Closed bnordgren closed 2 years ago

bnordgren commented 3 years ago

I was asked to create a new issue with more information. Really, aside from "You can't install to certain Dell PowerEdge servers using an ISO9660 image" I don't know what to add. You either provide what works or expect it to fail.

I do not know the extent of this limitation on Dell's part. It fails on my T310, and since it's basically a firmware thing, I bet it has wider applicability but do not have the ability to explore further. Regardless, the original comment follows the link to Dell's instructions on how to make compatible boot media.

https://www.dell.com/support/kbdoc/en-us/000141551/how-to-create-a-bootable-usb-device-with-rufus-to-update-dell-servers

I think this should be re-opened. Yes, I'm sure "dd" mode works because the failure is that the mount unit in systemd is looking for an ISO9660 image. When you DD it, you get an ISO image. Ironically, using that Rufus tool, "ISO" mode actually means "format the USB stick normally and copy all the files over", so the result is a vfat formatted stick, not an ISO9660.

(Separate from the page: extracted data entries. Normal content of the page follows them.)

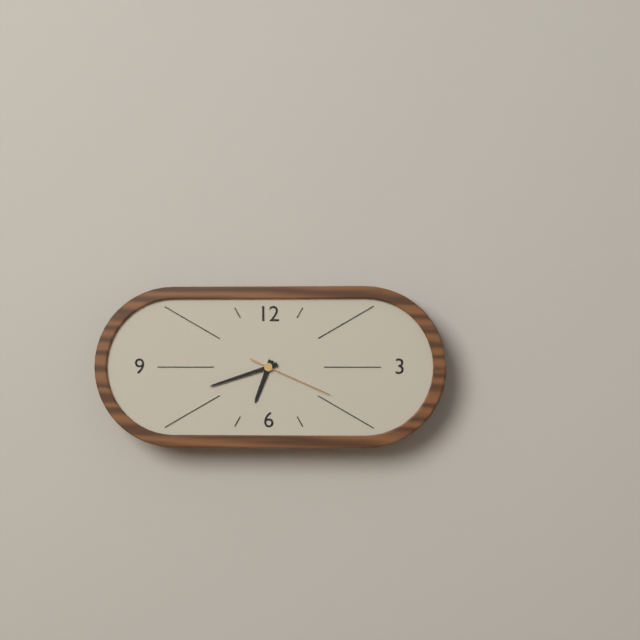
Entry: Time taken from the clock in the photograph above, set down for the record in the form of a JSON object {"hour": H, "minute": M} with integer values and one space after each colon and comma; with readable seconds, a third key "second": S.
{"hour": 6, "minute": 42, "second": 19}
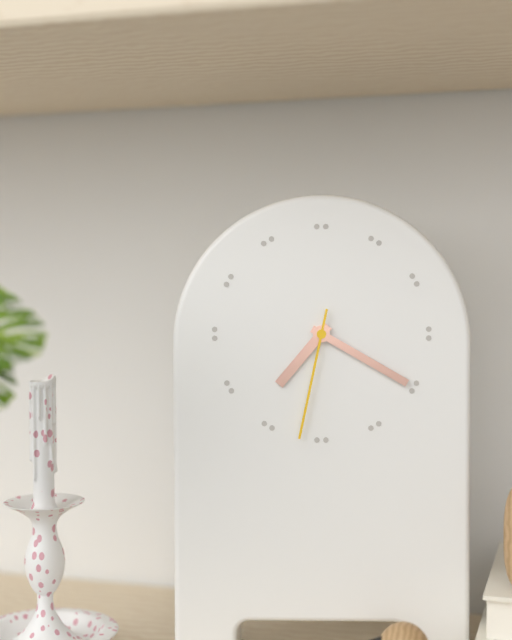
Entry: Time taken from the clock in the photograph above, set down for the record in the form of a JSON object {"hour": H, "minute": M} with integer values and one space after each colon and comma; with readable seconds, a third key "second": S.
{"hour": 7, "minute": 20, "second": 32}
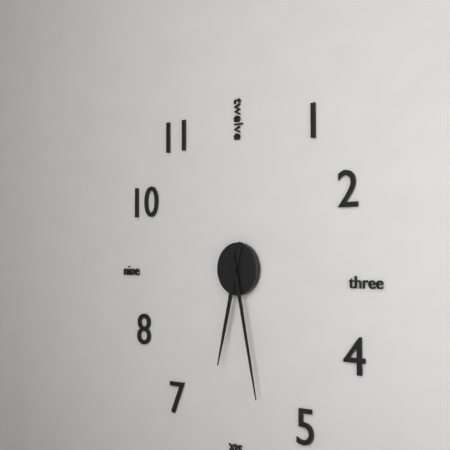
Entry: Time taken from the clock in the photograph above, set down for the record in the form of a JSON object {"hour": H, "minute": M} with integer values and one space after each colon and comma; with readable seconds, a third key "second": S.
{"hour": 6, "minute": 28}
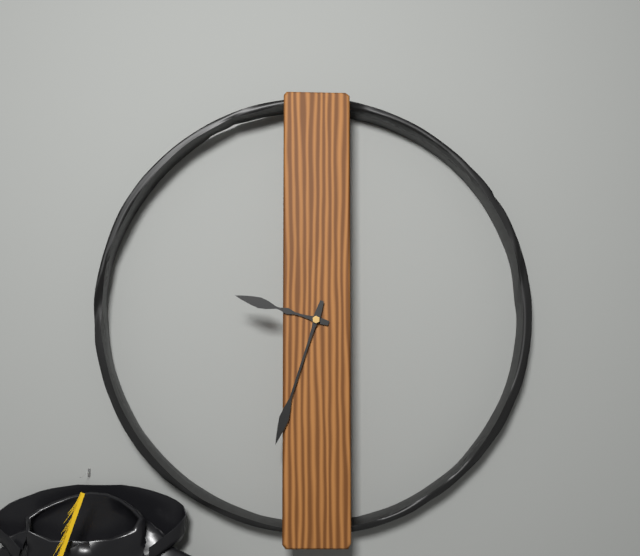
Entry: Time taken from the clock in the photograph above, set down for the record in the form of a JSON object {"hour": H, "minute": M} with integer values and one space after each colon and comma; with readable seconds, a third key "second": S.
{"hour": 9, "minute": 33}
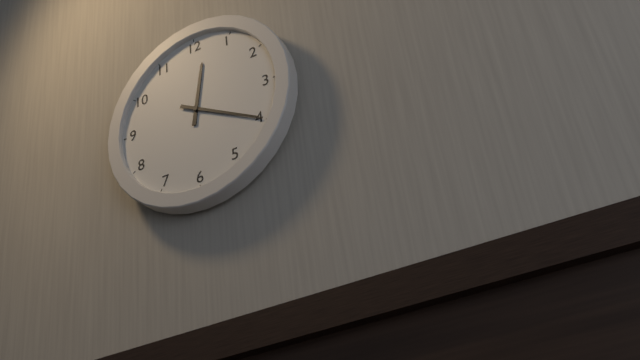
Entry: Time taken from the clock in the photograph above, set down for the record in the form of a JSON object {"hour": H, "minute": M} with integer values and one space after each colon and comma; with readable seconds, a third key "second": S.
{"hour": 12, "minute": 20}
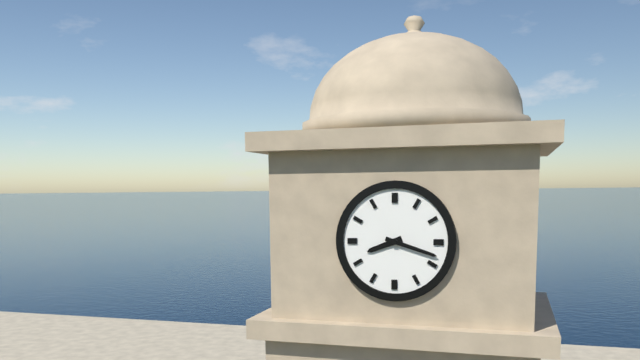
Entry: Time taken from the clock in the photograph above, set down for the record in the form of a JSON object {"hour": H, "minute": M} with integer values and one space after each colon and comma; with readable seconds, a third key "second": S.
{"hour": 8, "minute": 18}
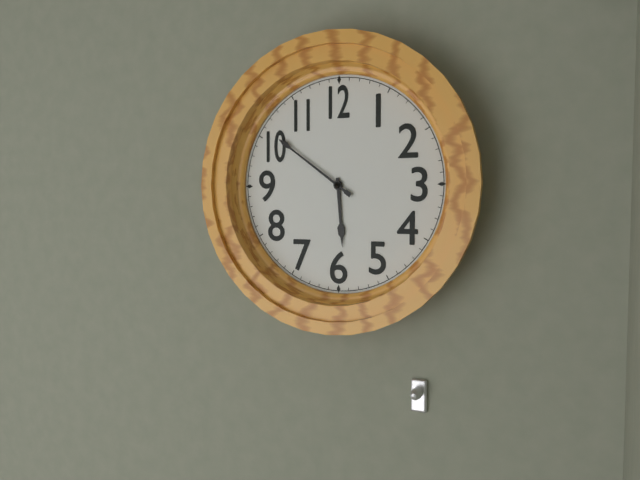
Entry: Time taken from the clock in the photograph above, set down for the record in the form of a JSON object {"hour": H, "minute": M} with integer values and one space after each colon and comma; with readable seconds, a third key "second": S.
{"hour": 5, "minute": 51}
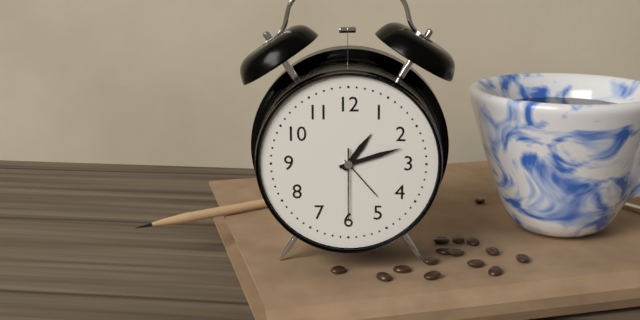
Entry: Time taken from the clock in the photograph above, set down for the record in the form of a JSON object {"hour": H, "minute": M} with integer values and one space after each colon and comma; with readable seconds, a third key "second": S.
{"hour": 1, "minute": 12, "second": 30}
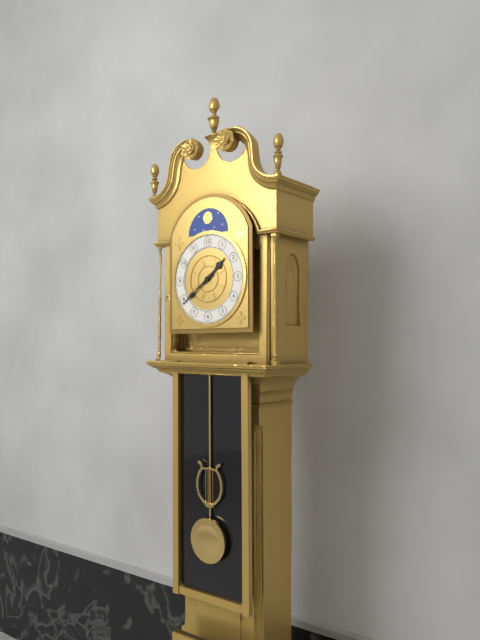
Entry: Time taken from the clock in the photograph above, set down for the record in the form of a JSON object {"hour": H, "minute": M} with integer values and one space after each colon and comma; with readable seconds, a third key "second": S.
{"hour": 1, "minute": 39}
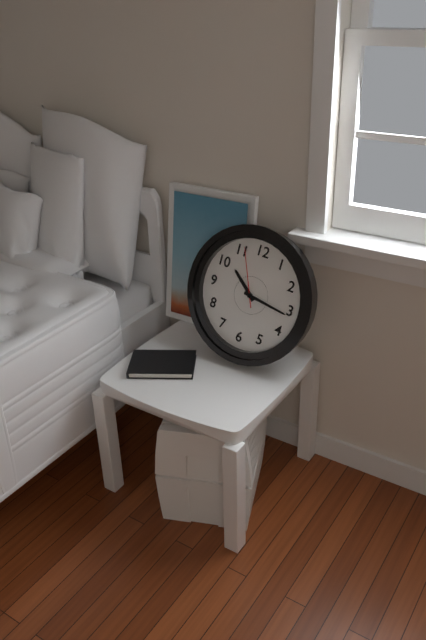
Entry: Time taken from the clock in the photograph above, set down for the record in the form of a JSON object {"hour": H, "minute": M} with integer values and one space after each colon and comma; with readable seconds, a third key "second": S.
{"hour": 10, "minute": 16, "second": 56}
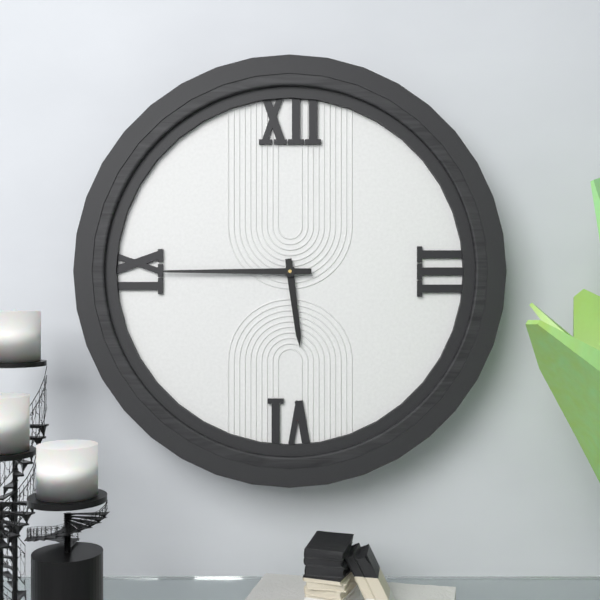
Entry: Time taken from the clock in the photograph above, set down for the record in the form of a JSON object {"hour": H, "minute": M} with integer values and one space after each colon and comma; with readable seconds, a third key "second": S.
{"hour": 5, "minute": 45}
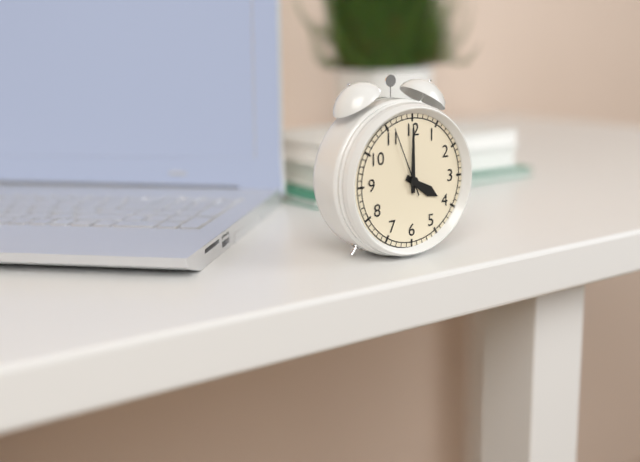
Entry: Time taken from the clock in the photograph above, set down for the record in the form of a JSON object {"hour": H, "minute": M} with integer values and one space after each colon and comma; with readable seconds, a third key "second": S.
{"hour": 4, "minute": 0, "second": 56}
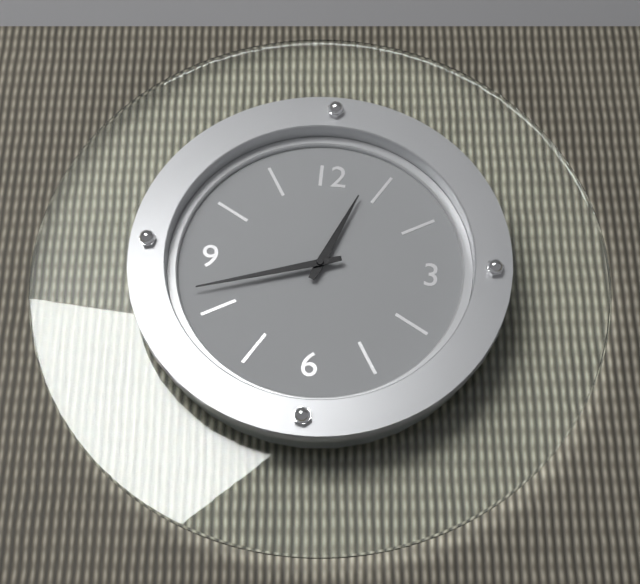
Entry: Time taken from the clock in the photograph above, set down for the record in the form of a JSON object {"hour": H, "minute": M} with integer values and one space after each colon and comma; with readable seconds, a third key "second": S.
{"hour": 12, "minute": 42}
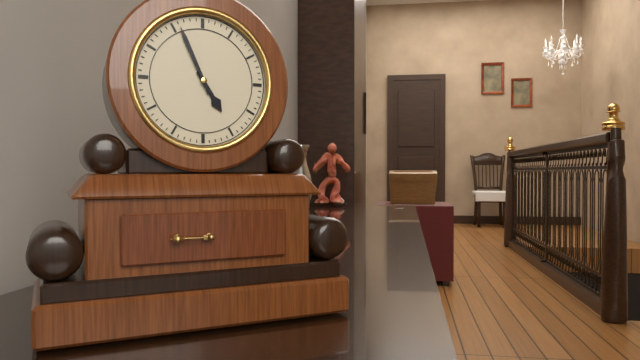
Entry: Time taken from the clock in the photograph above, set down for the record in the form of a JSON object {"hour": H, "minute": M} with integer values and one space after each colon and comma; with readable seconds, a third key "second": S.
{"hour": 4, "minute": 56}
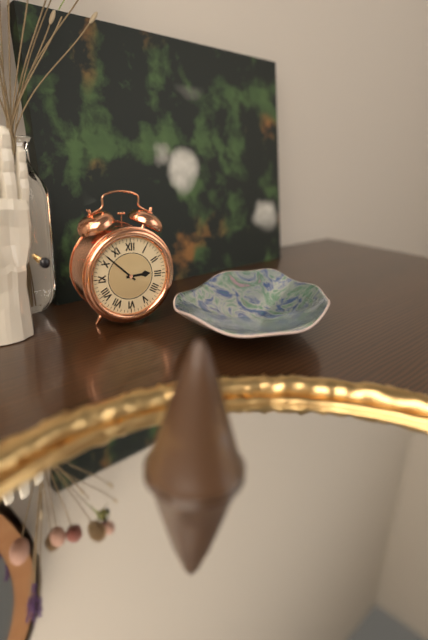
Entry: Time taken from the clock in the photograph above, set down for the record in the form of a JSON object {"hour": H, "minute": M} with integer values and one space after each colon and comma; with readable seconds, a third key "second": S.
{"hour": 2, "minute": 52}
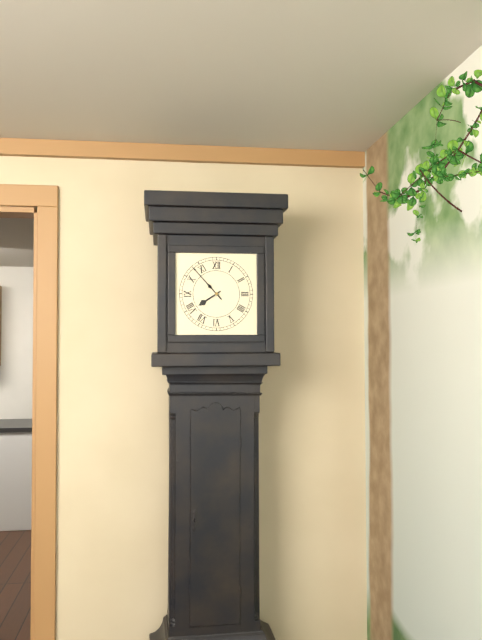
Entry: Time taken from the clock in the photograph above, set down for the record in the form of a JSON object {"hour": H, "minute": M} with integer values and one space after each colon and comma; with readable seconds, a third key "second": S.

Prior to this weekend I knew nothing about Rufus. I found out about it because my Dell PowerEdge T310 would not boot a USB stick created with the "dd" command line. Or with the Fedora Media Writer, which does the same thing, as far as I can tell. However, a vfat formatted USB which is bootable will be recognized. (Note: The same boot media--using the dd method--works fine in a normal PC, just not on the one I'm trying to install.) Note that this Rufus tool (in ISO mode) is on the Dell website as the tool to use to make bootable USBs for OS installation on their PowerEdge servers.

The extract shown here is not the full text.